Y, Dios mío, qué sonrisa.
Me alejé antes de hacer una estupidez, antes de que mi boca dijera algo que mi conciencia no pudiera borrar después. Porque una cosa es fantasear y otra es jugar con fuego. Y él... era incendio.
Pero entonces, justo cuando creía que la historia había terminado, ocurrió lo inesperado.
Sentí un leve roce en mi brazo.
Me giré, y ahí estaba él, demasiado cerca, con una media sonrisa que parecía haber leído cada uno de mis pensamientos.
—Te olvidaste de esto.
Me dió un paquete de Oreos.
Pero no cualquier paquete. Las de chocolate blanco, mis favoritas.
Me mordí el labio sin querer.
—¿Cómo supiste que me gustaban?
Su mirada se deslizó lentamente por mi rostro antes de volver a mi boca.
—Digamos que tengo buen ojo para los detalles.
Mi garganta se secó. Maldito y bendito hombre.
Me dio las galletas y, sin romper el contacto visual, se inclinó ligeramente hacia mí.

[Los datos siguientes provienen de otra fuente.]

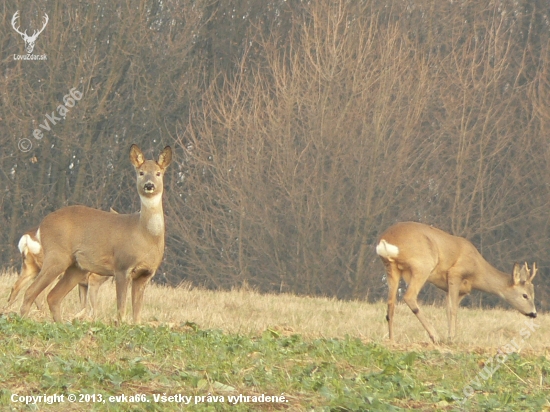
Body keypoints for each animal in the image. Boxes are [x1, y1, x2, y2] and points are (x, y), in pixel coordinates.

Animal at [20, 146, 172, 324]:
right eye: (141, 172)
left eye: (158, 173)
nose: (149, 185)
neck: (145, 235)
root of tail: (41, 225)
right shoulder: (122, 266)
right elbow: (121, 311)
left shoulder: (145, 274)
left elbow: (137, 316)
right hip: (57, 255)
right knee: (31, 292)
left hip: (77, 267)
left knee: (53, 296)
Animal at [378, 220, 536, 342]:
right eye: (525, 295)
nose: (534, 313)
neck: (477, 270)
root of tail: (386, 241)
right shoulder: (455, 273)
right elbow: (453, 309)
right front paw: (452, 338)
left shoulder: (458, 289)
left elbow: (449, 309)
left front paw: (451, 336)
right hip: (422, 265)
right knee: (409, 297)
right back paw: (434, 336)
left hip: (391, 268)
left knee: (391, 303)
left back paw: (391, 339)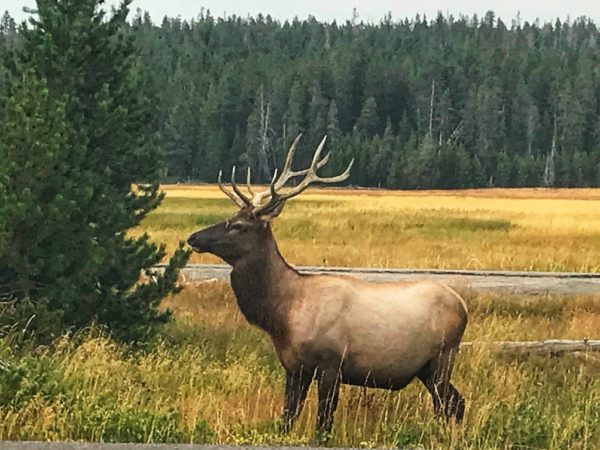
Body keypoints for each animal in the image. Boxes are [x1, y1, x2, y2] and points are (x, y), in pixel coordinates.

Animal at [188, 135, 468, 434]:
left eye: (239, 225)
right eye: (229, 217)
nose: (193, 237)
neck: (283, 316)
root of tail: (463, 305)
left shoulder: (331, 364)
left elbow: (323, 424)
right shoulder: (294, 368)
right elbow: (287, 417)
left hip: (443, 357)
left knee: (447, 404)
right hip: (426, 369)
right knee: (456, 402)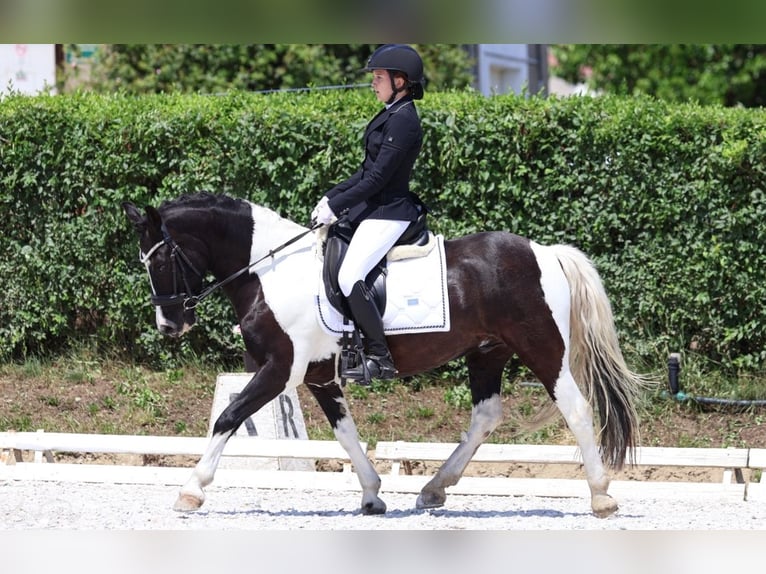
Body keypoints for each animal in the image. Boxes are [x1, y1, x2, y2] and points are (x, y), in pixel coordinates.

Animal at [122, 191, 647, 518]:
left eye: (161, 259)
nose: (169, 325)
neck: (269, 271)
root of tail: (545, 251)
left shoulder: (280, 370)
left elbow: (228, 417)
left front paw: (191, 490)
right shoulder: (320, 375)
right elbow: (346, 435)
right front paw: (373, 496)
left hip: (542, 347)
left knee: (577, 409)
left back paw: (601, 496)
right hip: (487, 352)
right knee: (485, 416)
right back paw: (434, 488)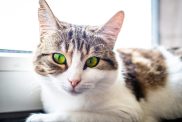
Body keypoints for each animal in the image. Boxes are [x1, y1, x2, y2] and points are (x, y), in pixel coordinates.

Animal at [26, 0, 182, 122]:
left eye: (92, 61)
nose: (74, 81)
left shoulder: (128, 113)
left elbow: (76, 115)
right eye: (58, 58)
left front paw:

—Que tengas una bonita noche.
Se dio la vuelta, y justo cuando pensé que era el final definitivo, lo escuché decir, sin siquiera girarse:
—Aunque… si algún día te da por cambiar de sabor, ya sabes dónde encontrarme.
Y se fue.
Me quedé allí, con las Oreos en la mano, el corazón latiendo demasiado rápido y la sensación de que esta historia… todavía no había terminado.
Moraleja de la historia: no vayas al supermercado con hambre, ni con debilidad por antebrazos peligrosos. Y, sobre todo… nunca subestimes a un hombre que sabe qué Oreos te gustan.